We dressed her, moved her off the hospital bed and into the other room where we had prepared a place for her to rest until the burial. Over the next three days, people visited with him, mostly the same people who visited before she was gone. They talked and laughed and cried. They ate meals together and drank beverages of all kinds in her honor. They celebrated her life and mourned her too-early passing. And they did it all at home, exactly where it should be done.
And then it was time to bring her body to her final resting place. I didn’t attend the burial even though everyone was invited. We all have our own personal reasons for doing or not doing certain things. For me, for this particular event, I felt in my heart that this highly intimate task should be reserved for family and long-time friends. But I did buy a white rose and put it on my windowsill. At exactly one o’clock, the time of the interment, I bowed my head in prayer to send love and hope to those who did attend. I was lucky later to hear the story from him directly and see many photographs taken by a very thoughtful eye. (Editor's note: the family has granted permission for the two photos here, taken by Taylor MacIntosh, and choose to keep the others private.)
With the help of a friend and his brother and his sister-in-law, he loaded the well-wrapped coffin in the back of his pick-up truck. Once it was totally secured, he made the 75-mile drive to the green cemetery where she will rest in perpetuity. The sixty photographs started with three men digging the grave days before anyone arrived. It was about three feet deep and only as long and wide as necessary for the coffin. The pictures tell the rest of the story; a man, a brother, and a dear friend unloading a coffin and placing it on a toboggan. At times he walked beside her and at other times he walked in front. The others pulled her along until they reached the grave where they lowered her into the ground.

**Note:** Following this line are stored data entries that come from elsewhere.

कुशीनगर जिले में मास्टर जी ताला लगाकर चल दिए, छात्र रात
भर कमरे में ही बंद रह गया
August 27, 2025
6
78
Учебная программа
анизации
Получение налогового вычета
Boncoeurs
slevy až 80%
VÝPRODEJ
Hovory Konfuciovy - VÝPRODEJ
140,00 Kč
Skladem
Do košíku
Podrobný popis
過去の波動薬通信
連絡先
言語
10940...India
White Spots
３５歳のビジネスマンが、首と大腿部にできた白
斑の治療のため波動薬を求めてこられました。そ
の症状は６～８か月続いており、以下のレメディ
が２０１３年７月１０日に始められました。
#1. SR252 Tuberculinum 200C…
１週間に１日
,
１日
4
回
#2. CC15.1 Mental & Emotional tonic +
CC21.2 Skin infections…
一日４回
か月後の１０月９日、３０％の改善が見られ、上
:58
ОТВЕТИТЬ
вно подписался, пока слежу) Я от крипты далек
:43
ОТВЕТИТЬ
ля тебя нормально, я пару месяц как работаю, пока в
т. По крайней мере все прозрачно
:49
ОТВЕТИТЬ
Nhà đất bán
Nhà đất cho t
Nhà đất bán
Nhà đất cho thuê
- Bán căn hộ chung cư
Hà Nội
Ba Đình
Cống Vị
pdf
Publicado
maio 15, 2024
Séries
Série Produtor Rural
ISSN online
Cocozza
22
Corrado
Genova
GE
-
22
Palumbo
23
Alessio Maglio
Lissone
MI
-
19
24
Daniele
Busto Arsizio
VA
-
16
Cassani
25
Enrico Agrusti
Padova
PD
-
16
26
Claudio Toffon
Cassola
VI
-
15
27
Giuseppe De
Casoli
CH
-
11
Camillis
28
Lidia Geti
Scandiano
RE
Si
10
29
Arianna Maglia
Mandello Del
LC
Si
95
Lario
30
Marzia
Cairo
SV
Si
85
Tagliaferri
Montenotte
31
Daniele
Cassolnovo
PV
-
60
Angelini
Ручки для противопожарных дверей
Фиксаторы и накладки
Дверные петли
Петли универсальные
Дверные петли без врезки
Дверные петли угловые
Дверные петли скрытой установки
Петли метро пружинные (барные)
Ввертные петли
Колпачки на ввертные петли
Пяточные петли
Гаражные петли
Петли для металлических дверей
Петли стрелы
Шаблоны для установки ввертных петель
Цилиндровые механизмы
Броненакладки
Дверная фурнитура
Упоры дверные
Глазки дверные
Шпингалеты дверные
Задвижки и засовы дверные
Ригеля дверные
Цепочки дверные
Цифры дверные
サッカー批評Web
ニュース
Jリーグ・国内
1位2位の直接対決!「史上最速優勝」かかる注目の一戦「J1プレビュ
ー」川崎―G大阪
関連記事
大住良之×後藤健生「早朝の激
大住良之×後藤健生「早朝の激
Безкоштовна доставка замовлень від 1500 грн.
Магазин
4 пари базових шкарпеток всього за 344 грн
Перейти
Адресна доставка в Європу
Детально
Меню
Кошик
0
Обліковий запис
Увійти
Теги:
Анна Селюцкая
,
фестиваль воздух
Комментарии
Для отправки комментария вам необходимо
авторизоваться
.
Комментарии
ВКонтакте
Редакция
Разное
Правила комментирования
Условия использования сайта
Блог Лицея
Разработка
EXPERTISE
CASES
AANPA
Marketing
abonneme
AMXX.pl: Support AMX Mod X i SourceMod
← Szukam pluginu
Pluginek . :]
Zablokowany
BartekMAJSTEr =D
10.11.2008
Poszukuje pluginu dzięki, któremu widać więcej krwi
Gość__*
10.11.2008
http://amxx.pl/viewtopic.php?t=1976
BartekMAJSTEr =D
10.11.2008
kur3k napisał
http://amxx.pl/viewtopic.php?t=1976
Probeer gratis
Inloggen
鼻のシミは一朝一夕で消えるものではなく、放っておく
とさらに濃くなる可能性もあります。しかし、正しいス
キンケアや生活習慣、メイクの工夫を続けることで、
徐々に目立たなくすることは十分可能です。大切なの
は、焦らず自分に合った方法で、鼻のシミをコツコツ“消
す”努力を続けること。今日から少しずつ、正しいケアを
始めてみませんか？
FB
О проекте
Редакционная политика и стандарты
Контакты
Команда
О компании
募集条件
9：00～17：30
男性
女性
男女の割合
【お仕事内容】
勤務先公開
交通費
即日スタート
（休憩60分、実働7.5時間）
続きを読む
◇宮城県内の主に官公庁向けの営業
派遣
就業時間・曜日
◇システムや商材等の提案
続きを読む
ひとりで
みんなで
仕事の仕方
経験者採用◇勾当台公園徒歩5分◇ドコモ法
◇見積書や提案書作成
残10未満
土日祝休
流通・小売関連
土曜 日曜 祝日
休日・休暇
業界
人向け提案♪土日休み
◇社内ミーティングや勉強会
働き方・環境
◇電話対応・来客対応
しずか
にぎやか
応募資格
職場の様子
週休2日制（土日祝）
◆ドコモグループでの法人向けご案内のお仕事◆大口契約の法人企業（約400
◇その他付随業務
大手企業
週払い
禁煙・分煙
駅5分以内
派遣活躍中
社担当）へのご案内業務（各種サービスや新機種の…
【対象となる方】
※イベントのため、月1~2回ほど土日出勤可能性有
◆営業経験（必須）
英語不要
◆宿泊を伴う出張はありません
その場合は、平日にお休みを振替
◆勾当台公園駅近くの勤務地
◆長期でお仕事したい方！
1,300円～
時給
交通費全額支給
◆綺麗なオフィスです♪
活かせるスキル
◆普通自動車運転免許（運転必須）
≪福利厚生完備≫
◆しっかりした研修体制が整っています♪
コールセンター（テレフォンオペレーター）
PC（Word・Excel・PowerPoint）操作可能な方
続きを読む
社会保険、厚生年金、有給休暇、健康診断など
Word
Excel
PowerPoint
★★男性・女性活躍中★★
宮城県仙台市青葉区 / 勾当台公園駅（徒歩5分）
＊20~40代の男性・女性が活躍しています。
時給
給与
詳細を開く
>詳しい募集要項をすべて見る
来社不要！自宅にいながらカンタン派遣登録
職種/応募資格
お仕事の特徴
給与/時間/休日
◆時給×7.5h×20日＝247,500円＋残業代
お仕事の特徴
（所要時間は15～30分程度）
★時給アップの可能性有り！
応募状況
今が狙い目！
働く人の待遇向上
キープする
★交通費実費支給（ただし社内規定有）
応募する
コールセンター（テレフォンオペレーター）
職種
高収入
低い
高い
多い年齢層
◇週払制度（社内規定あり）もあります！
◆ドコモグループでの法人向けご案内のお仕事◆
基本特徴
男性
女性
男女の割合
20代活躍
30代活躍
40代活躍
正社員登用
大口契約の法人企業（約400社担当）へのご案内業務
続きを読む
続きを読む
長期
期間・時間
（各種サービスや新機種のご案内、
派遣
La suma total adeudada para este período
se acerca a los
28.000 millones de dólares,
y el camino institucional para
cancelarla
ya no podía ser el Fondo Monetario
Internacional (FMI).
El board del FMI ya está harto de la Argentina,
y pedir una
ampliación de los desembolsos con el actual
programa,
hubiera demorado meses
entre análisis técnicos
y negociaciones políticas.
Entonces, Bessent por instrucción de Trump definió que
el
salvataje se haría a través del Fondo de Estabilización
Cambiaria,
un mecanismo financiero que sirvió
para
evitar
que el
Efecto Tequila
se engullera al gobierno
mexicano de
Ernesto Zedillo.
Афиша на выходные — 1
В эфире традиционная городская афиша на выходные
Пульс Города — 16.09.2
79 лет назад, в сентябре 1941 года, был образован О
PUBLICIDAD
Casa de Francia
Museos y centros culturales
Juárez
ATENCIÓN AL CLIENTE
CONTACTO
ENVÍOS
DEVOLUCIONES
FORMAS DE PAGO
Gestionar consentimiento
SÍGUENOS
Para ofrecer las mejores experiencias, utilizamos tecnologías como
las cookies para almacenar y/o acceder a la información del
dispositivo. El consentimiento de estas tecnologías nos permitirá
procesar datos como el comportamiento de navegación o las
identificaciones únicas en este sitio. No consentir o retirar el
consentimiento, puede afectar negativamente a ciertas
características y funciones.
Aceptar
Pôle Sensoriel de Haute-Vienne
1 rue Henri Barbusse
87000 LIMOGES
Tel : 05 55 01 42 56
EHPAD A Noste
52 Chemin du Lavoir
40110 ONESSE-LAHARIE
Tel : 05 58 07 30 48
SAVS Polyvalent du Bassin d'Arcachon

Those in attendance were encouraged to share their thoughts as they each put flowers on the coffin. Their faces were serious and quiet – even his. And then they filled in the grave. I said to him as I was looking at the photos of the shovels, “this must have been so very hard for you.” And his answer was, “not nearly as hard as it was to walk away.” Tears filled my eyes and ran down my cheeks. Then I looked at the few final photos. Imagine a black and white photo of a cloudy Maine day in January. In the foreground in full focus there is the freshly filled grave and in the background, just slightly out of focus is a man, by himself, walking away.
The final photo of the series is a foggy close-up of him, sitting quietly in his truck behind the closed rain-streaked window. It was as if the skies opened and cried for the loss of his wife. It was as if the universe was weeping for her being taken so soon. It was as if the man who is left becomes blurred without her.